The federal government as a whole may be headed in this direction. On Wednesday, the National Institute of Standards and Technology released draft guidelines for using embedded iris images instead of passwords to activate required employee smartcards -- a post-Sept. 11 safeguard for accessing buildings and networks. Under the plan, such ID cards also would be an option for personnel for “whom fingerprinting is problematic,” including those missing limbs.

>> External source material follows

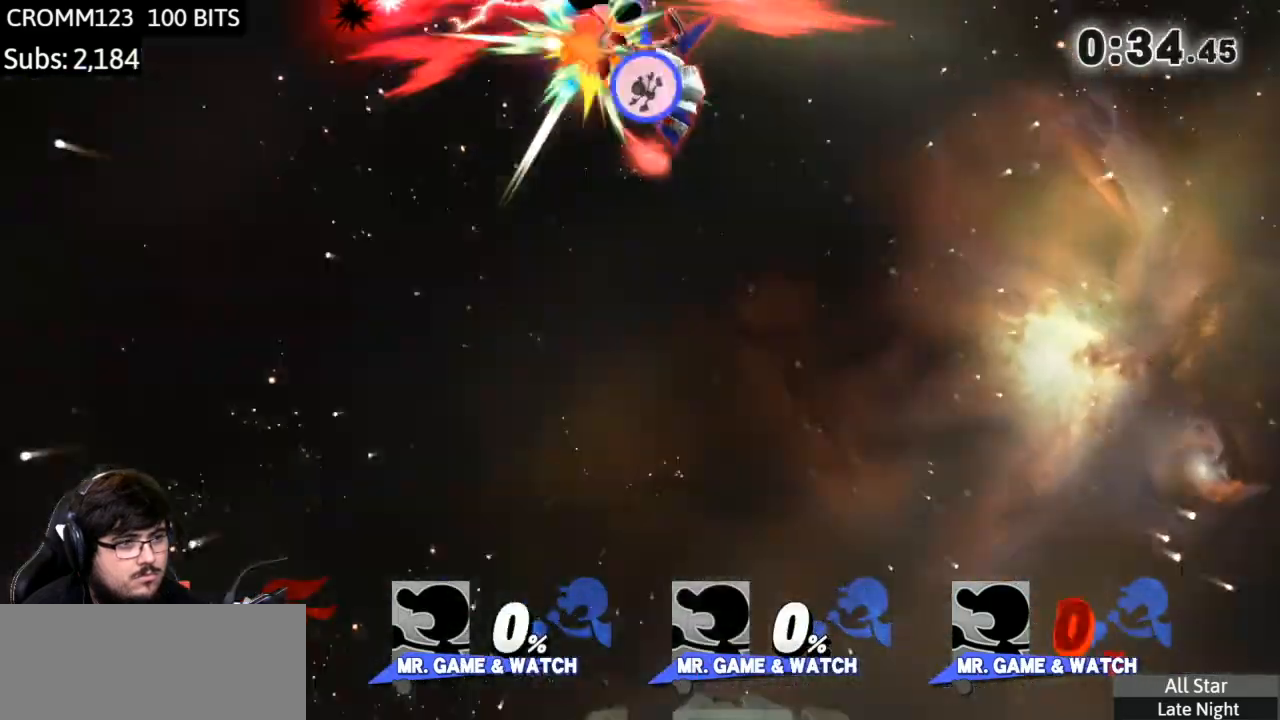
{"buttons": [], "left_stick": "down", "right_stick": "center", "events": [[33, "left_stick", "up-left"], [200, "left_stick", "down-right"], [467, "left_stick", "down"]]}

Some opponents of creating a national database of iris images worry the sensitive information would be ripe for abuse. Counterterrorism laws require that FBI and DHS biometric databases be linked. Immigrant rights groups expect the feds will go on a witch hunt with these interconnected databases and deport harmless foreigners. Currently, a controversial fingerprinting program called Secure Communities compares the FBI’s prints of booked offenders to fingerprints in the US-VISIT system to determine if suspects are in the country illegally. Homeland Security officials maintain they focus the department’s limited resources on convicted criminals, repeat immigration violators, fugitives and recent entrants. Immigrant advocates argue Secure Communities devastates families. They argue the program in combination with the collection of other biometric data will devastate basic democratic rights.

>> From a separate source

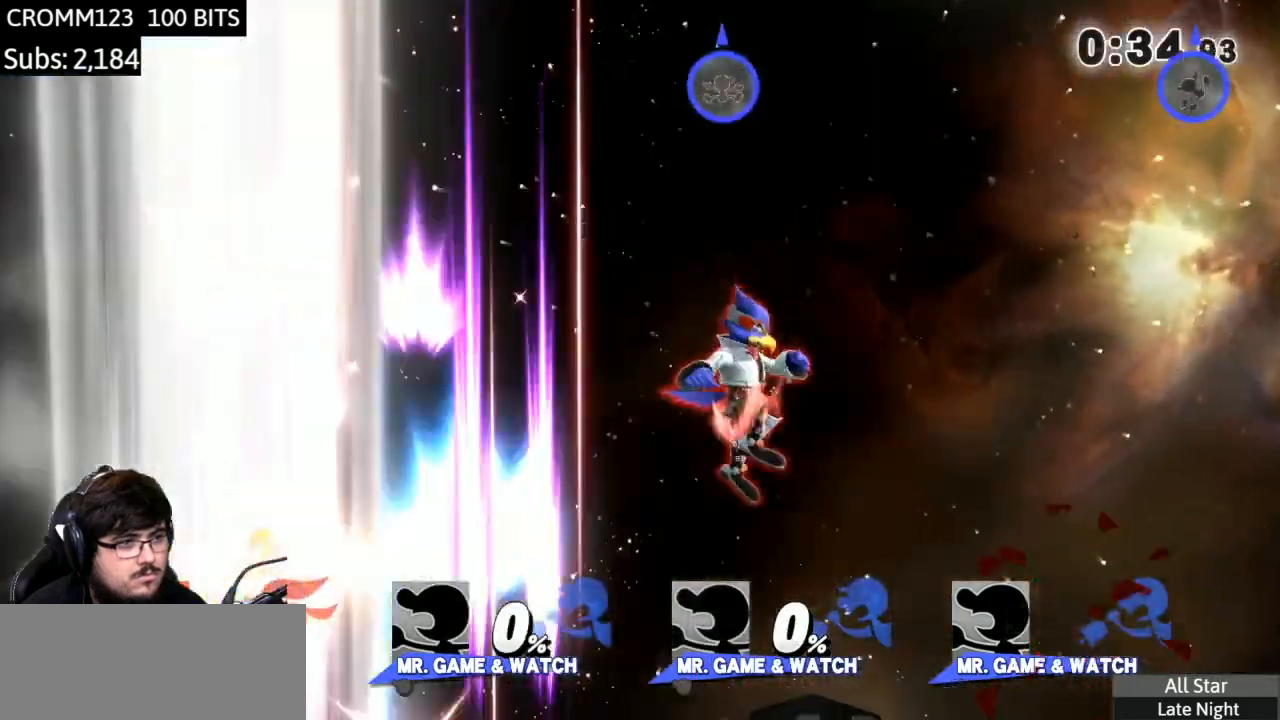
{"buttons": ["Y"], "left_stick": "center", "right_stick": "center", "events": [[100, "left_stick", "center"], [367, "Y", "down"]]}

Critics also warn that stockpiling people’s biological traits might provide new avenues for identity theft and discrimination. “How are they going to be removed from the database if there is no probable cause to put them there?” questioned Amie Stepanovich, EPIC associate litigation counsel. She added if the DHS data warehouse were ever breached, Homeland Security couldn’t simply issue a replacement eye to enrolled individuals.
US-VISIT officials said privacy is one of the agency's missions.

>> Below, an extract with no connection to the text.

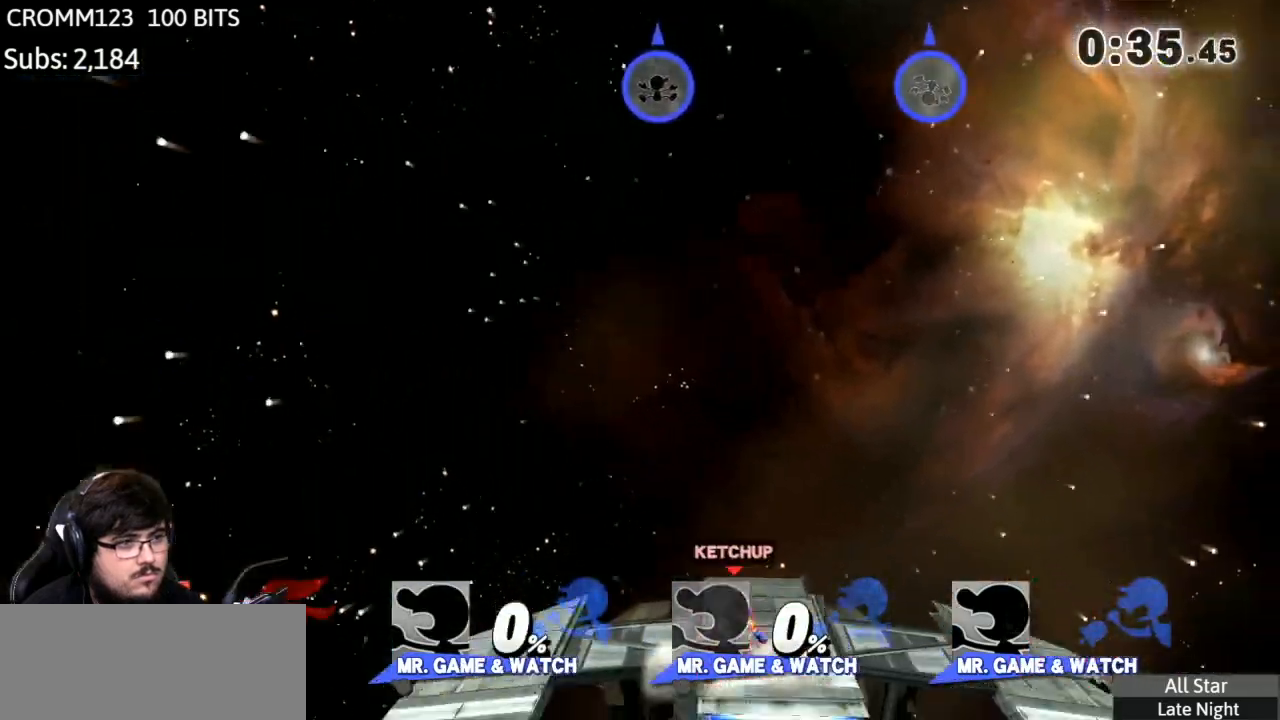
{"buttons": ["Y"], "left_stick": "up", "right_stick": "center", "events": [[100, "left_stick", "left"], [133, "Y", "up"], [233, "left_stick", "center"], [400, "Y", "down"], [500, "left_stick", "up"]]}
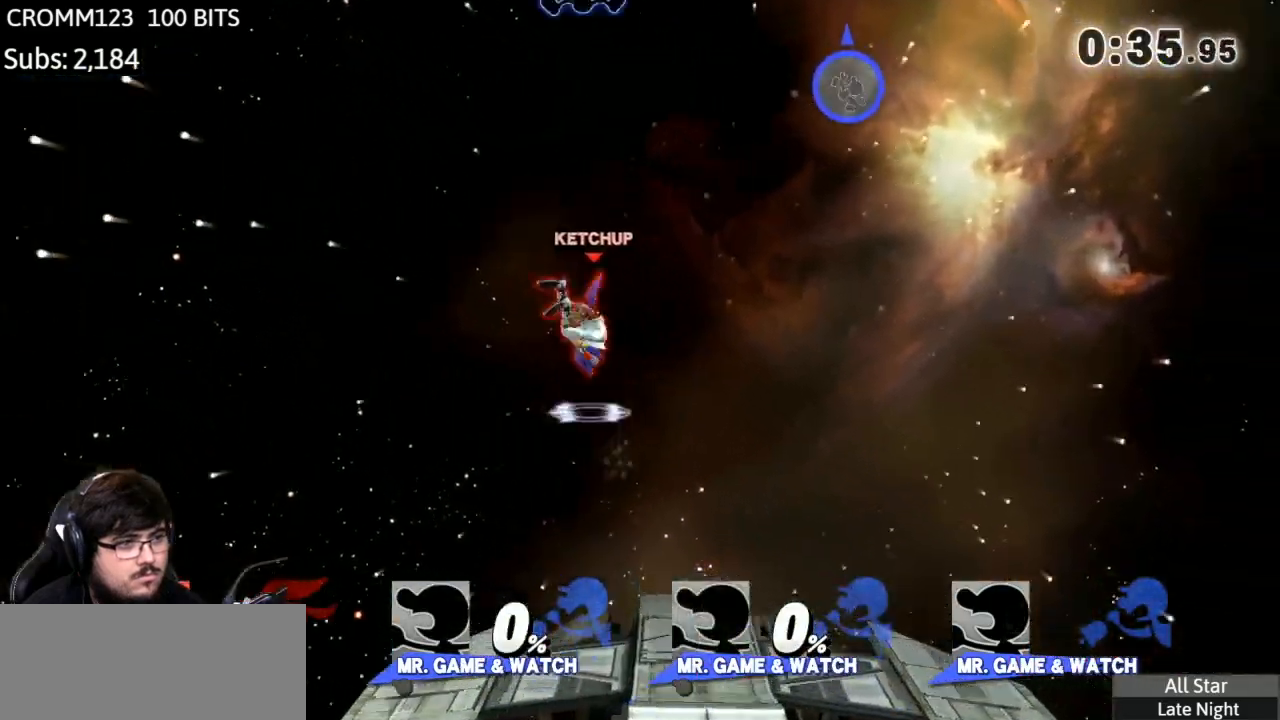
{"buttons": [], "left_stick": "right", "right_stick": "center", "events": [[34, "Y", "up"], [100, "A", "down"], [200, "A", "up"], [401, "left_stick", "up-right"], [501, "left_stick", "right"]]}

“Along with US-VISIT’s core guiding principles -- enhancing the security of our citizens and visitors, facilitating legitimate travel and trade, and ensuring the integrity of our immigration system -- protecting the privacy of our visitors is embedded throughout and is one of our four goals,” Weissman said. “As we collect and store more personal identity data and share information with more and more partners, we’re vigilant in maintaining the security of that data.”
She said the agency offers a transparent view of the information it collects, why it is collected, how it is used and how it is protected.
“And we have data sharing agreements between our domestic agencies that take into account the privacy laws and data protection strategies vital to appropriate information sharing,” Weissman said.